Records for processing |
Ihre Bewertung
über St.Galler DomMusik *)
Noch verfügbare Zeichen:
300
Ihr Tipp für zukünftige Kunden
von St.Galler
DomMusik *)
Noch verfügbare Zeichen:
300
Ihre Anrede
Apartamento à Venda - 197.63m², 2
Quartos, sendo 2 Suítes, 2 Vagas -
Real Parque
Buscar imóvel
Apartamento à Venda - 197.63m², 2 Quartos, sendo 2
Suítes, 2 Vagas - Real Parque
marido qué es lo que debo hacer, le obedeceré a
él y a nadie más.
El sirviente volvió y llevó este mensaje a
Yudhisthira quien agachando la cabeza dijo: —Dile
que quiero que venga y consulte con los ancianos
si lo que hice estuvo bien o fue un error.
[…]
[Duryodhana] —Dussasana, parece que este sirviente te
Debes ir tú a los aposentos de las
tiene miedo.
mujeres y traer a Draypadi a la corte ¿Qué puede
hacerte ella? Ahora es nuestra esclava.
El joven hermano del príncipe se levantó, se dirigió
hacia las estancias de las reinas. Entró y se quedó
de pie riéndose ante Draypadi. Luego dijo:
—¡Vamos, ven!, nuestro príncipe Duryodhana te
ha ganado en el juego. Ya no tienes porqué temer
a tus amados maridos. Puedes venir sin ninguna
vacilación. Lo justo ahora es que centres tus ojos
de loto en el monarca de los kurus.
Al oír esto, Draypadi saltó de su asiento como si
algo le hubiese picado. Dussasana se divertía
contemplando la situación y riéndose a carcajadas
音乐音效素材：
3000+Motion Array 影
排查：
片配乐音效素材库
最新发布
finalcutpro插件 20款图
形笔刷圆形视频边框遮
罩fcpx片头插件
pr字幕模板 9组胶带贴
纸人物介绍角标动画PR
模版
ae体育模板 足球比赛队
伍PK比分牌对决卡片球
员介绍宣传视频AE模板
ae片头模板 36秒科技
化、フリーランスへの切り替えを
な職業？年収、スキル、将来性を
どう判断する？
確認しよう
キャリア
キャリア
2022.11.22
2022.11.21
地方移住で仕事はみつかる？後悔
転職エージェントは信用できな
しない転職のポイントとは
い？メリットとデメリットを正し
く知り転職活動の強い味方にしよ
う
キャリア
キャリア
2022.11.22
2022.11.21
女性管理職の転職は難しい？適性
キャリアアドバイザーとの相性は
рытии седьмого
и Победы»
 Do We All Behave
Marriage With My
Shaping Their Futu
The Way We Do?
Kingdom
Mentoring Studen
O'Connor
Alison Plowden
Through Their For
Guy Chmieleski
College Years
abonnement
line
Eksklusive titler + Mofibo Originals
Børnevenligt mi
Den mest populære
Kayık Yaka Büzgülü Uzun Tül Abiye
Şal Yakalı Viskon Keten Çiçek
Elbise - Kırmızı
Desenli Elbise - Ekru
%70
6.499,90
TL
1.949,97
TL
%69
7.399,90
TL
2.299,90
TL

To-do item | List every line of text read from the records above as a numbered list, one line per item, leaving out any blank lines.

Solution to the exercise |
1. Ihre Bewertung
2. über St.Galler DomMusik *)
3. Noch verfügbare Zeichen:
4. 300
5. Ihr Tipp für zukünftige Kunden
6. von St.Galler
7. DomMusik *)
8. Noch verfügbare Zeichen:
9. 300
10. Ihre Anrede
11. Apartamento à Venda - 197.63m², 2
12. Quartos, sendo 2 Suítes, 2 Vagas -
13. Real Parque
14. Buscar imóvel
15. Apartamento à Venda - 197.63m², 2 Quartos, sendo 2
16. Suítes, 2 Vagas - Real Parque
17. marido qué es lo que debo hacer, le obedeceré a
18. él y a nadie más.
19. El sirviente volvió y llevó este mensaje a
20. Yudhisthira quien agachando la cabeza dijo: —Dile
21. que quiero que venga y consulte con los ancianos
22. si lo que hice estuvo bien o fue un error.
23. […]
24. [Duryodhana] —Dussasana, parece que este sirviente te
25. Debes ir tú a los aposentos de las
26. tiene miedo.
27. mujeres y traer a Draypadi a la corte ¿Qué puede
28. hacerte ella? Ahora es nuestra esclava.
29. El joven hermano del príncipe se levantó, se dirigió
30. hacia las estancias de las reinas. Entró y se quedó
31. de pie riéndose ante Draypadi. Luego dijo:
32. —¡Vamos, ven!, nuestro príncipe Duryodhana te
33. ha ganado en el juego. Ya no tienes porqué temer
34. a tus amados maridos. Puedes venir sin ninguna
35. vacilación. Lo justo ahora es que centres tus ojos
36. de loto en el monarca de los kurus.
37. Al oír esto, Draypadi saltó de su asiento como si
38. algo le hubiese picado. Dussasana se divertía
39. contemplando la situación y riéndose a carcajadas
40. 音乐音效素材：
41. 3000+Motion Array 影
42. 排查：
43. 片配乐音效素材库
44. 最新发布
45. finalcutpro插件 20款图
46. 形笔刷圆形视频边框遮
47. 罩fcpx片头插件
48. pr字幕模板 9组胶带贴
49. 纸人物介绍角标动画PR
50. 模版
51. ae体育模板 足球比赛队
52. 伍PK比分牌对决卡片球
53. 员介绍宣传视频AE模板
54. ae片头模板 36秒科技
55. 化、フリーランスへの切り替えを
56. な職業？年収、スキル、将来性を
57. どう判断する？
58. 確認しよう
59. キャリア
60. キャリア
61. 2022.11.22
62. 2022.11.21
63. 地方移住で仕事はみつかる？後悔
64. 転職エージェントは信用できな
65. しない転職のポイントとは
66. い？メリットとデメリットを正し
67. く知り転職活動の強い味方にしよ
68. う
69. キャリア
70. キャリア
71. 2022.11.22
72. 2022.11.21
73. 女性管理職の転職は難しい？適性
74. キャリアアドバイザーとの相性は
75. рытии седьмого
76. и Победы»
77.  Do We All Behave
78. Marriage With My
79. Shaping Their Futu
80. The Way We Do?
81. Kingdom
82. Mentoring Studen
83. O'Connor
84. Alison Plowden
85. Through Their For
86. Guy Chmieleski
87. College Years
88. abonnement
89. line
90. Eksklusive titler + Mofibo Originals
91. Børnevenligt mi
92. Den mest populære
93. Kayık Yaka Büzgülü Uzun Tül Abiye
94. Şal Yakalı Viskon Keten Çiçek
95. Elbise - Kırmızı
96. Desenli Elbise - Ekru
97. %70
98. 6.499,90
99. TL
100. 1.949,97
101. TL
102. %69
103. 7.399,90
104. TL
105. 2.299,90
106. TL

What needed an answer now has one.